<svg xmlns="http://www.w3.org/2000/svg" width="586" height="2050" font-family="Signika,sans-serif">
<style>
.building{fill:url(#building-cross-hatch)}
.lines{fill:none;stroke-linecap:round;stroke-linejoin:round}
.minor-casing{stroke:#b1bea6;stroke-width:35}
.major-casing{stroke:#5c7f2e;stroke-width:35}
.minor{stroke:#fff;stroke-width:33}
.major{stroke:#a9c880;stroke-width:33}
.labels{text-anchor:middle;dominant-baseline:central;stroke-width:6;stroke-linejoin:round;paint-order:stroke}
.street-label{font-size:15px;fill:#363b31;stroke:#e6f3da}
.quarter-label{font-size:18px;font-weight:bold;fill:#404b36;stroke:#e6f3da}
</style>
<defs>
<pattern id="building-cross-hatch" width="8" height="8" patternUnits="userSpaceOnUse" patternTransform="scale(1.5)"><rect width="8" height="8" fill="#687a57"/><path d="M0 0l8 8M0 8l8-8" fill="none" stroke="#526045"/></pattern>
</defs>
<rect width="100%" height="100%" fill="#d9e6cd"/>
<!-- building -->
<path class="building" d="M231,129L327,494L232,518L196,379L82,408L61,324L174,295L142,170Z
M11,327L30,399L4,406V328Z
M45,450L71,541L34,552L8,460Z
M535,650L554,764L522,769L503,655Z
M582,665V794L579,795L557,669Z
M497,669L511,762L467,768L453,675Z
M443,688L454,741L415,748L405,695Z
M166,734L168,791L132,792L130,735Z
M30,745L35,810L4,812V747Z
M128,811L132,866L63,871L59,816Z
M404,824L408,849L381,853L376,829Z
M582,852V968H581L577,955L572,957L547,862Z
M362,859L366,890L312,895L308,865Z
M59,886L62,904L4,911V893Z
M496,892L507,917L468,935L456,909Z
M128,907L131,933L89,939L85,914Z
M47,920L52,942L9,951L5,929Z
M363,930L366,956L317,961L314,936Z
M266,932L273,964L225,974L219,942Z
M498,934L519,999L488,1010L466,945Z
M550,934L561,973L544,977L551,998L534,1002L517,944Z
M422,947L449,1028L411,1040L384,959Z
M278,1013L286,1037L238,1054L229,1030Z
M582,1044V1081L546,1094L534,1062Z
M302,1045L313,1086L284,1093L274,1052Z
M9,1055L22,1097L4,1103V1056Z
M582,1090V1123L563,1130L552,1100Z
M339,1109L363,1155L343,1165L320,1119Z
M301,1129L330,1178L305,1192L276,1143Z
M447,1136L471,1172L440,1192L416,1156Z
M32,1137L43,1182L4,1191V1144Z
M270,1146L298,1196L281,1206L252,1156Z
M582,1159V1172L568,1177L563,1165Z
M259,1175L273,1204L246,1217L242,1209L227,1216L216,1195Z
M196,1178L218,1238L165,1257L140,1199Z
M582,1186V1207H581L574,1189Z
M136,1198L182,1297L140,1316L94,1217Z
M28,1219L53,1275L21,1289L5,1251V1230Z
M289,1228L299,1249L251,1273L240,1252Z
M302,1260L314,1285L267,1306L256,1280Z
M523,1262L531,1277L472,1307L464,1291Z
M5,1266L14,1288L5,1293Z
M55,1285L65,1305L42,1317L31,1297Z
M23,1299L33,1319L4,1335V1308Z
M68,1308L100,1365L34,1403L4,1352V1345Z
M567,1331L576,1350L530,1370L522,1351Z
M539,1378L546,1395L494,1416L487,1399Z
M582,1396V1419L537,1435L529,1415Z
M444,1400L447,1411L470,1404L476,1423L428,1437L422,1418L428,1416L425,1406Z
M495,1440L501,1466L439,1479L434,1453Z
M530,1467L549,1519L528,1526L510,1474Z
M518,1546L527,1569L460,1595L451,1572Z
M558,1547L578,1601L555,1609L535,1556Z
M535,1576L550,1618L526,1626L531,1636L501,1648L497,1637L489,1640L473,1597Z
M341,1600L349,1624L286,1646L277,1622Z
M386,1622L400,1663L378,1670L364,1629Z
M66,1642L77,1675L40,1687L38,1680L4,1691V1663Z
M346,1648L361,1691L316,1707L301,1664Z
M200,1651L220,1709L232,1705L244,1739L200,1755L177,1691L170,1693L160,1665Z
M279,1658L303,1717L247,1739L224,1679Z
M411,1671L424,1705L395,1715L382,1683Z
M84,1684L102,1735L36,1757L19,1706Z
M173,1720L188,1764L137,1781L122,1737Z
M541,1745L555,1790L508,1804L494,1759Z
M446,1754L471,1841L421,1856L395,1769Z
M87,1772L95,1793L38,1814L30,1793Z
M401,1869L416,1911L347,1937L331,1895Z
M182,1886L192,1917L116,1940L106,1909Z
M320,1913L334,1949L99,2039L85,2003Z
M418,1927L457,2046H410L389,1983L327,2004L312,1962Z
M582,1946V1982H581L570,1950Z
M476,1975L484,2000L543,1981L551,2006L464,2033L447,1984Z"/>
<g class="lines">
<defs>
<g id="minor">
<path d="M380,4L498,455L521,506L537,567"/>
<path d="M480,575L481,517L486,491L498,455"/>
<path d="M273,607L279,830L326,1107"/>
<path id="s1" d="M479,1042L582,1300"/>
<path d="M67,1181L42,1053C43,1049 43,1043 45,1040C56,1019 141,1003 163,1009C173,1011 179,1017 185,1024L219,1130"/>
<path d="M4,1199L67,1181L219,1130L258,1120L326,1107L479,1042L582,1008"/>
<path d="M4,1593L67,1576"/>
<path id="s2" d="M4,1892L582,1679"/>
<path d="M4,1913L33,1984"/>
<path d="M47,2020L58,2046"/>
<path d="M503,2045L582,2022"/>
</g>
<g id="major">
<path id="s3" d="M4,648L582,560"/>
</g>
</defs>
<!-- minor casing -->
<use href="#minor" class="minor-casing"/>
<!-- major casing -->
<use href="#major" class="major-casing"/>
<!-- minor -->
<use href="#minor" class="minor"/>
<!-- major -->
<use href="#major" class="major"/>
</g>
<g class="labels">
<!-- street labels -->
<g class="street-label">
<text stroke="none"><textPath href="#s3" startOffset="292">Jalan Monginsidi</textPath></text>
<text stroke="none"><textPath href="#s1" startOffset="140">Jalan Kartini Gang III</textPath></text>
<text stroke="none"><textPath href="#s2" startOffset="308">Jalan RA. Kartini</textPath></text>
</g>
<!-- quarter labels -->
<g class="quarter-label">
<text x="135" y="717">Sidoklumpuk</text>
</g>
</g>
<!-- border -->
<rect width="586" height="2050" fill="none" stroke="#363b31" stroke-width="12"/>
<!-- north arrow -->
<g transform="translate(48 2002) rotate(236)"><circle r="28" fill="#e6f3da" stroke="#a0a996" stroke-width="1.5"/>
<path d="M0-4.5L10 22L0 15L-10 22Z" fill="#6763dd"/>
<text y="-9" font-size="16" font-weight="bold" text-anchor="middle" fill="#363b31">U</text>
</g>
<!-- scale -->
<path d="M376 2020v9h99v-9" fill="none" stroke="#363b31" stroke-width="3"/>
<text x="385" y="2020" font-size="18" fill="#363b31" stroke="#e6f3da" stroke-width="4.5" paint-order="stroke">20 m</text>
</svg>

————————

* **TASK DIRECTIONS**: Once you have found every line in the listing that holds the string "lines", copy each of them.

* **RESULT OF THE EXERCISE**:
.lines{fill:none;stroke-linecap:round;stroke-linejoin:round}
<g class="lines">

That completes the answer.